Select every line of the records below that contains the string "NEPAL", and copy each one.

Available data

* * * * * * *

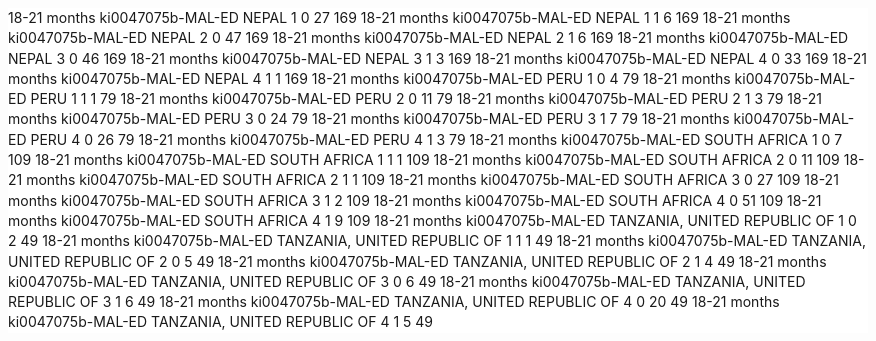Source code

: 18-21 months   ki0047075b-MAL-ED          NEPAL                          1                           0       27    169
18-21 months   ki0047075b-MAL-ED          NEPAL                          1                           1        6    169
18-21 months   ki0047075b-MAL-ED          NEPAL                          2                           0       47    169
18-21 months   ki0047075b-MAL-ED          NEPAL                          2                           1        6    169
18-21 months   ki0047075b-MAL-ED          NEPAL                          3                           0       46    169
18-21 months   ki0047075b-MAL-ED          NEPAL                          3                           1        3    169
18-21 months   ki0047075b-MAL-ED          NEPAL                          4                           0       33    169
18-21 months   ki0047075b-MAL-ED          NEPAL                          4                           1        1    169
18-21 months   ki0047075b-MAL-ED          PERU                           1                           0        4     79
18-21 months   ki0047075b-MAL-ED          PERU                           1                           1        1     79
18-21 months   ki0047075b-MAL-ED          PERU                           2                           0       11     79
18-21 months   ki0047075b-MAL-ED          PERU                           2                           1        3     79
18-21 months   ki0047075b-MAL-ED          PERU                           3                           0       24     79
18-21 months   ki0047075b-MAL-ED          PERU                           3                           1        7     79
18-21 months   ki0047075b-MAL-ED          PERU                           4                           0       26     79
18-21 months   ki0047075b-MAL-ED          PERU                           4                           1        3     79
18-21 months   ki0047075b-MAL-ED          SOUTH AFRICA                   1                           0        7    109
18-21 months   ki0047075b-MAL-ED          SOUTH AFRICA                   1                           1        1    109
18-21 months   ki0047075b-MAL-ED          SOUTH AFRICA                   2                           0       11    109
18-21 months   ki0047075b-MAL-ED          SOUTH AFRICA                   2                           1        1    109
18-21 months   ki0047075b-MAL-ED          SOUTH AFRICA                   3                           0       27    109
18-21 months   ki0047075b-MAL-ED          SOUTH AFRICA                   3                           1        2    109
18-21 months   ki0047075b-MAL-ED          SOUTH AFRICA                   4                           0       51    109
18-21 months   ki0047075b-MAL-ED          SOUTH AFRICA                   4                           1        9    109
18-21 months   ki0047075b-MAL-ED          TANZANIA, UNITED REPUBLIC OF   1                           0        2     49
18-21 months   ki0047075b-MAL-ED          TANZANIA, UNITED REPUBLIC OF   1                           1        1     49
18-21 months   ki0047075b-MAL-ED          TANZANIA, UNITED REPUBLIC OF   2                           0        5     49
18-21 months   ki0047075b-MAL-ED          TANZANIA, UNITED REPUBLIC OF   2                           1        4     49
18-21 months   ki0047075b-MAL-ED          TANZANIA, UNITED REPUBLIC OF   3                           0        6     49
18-21 months   ki0047075b-MAL-ED          TANZANIA, UNITED REPUBLIC OF   3                           1        6     49
18-21 months   ki0047075b-MAL-ED          TANZANIA, UNITED REPUBLIC OF   4                           0       20     49
18-21 months   ki0047075b-MAL-ED          TANZANIA, UNITED REPUBLIC OF   4                           1        5     49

* * * * * * *

Solution
: 18-21 months   ki0047075b-MAL-ED          NEPAL                          1                           0       27    169
18-21 months   ki0047075b-MAL-ED          NEPAL                          1                           1        6    169
18-21 months   ki0047075b-MAL-ED          NEPAL                          2                           0       47    169
18-21 months   ki0047075b-MAL-ED          NEPAL                          2                           1        6    169
18-21 months   ki0047075b-MAL-ED          NEPAL                          3                           0       46    169
18-21 months   ki0047075b-MAL-ED          NEPAL                          3                           1        3    169
18-21 months   ki0047075b-MAL-ED          NEPAL                          4                           0       33    169
18-21 months   ki0047075b-MAL-ED          NEPAL                          4                           1        1    169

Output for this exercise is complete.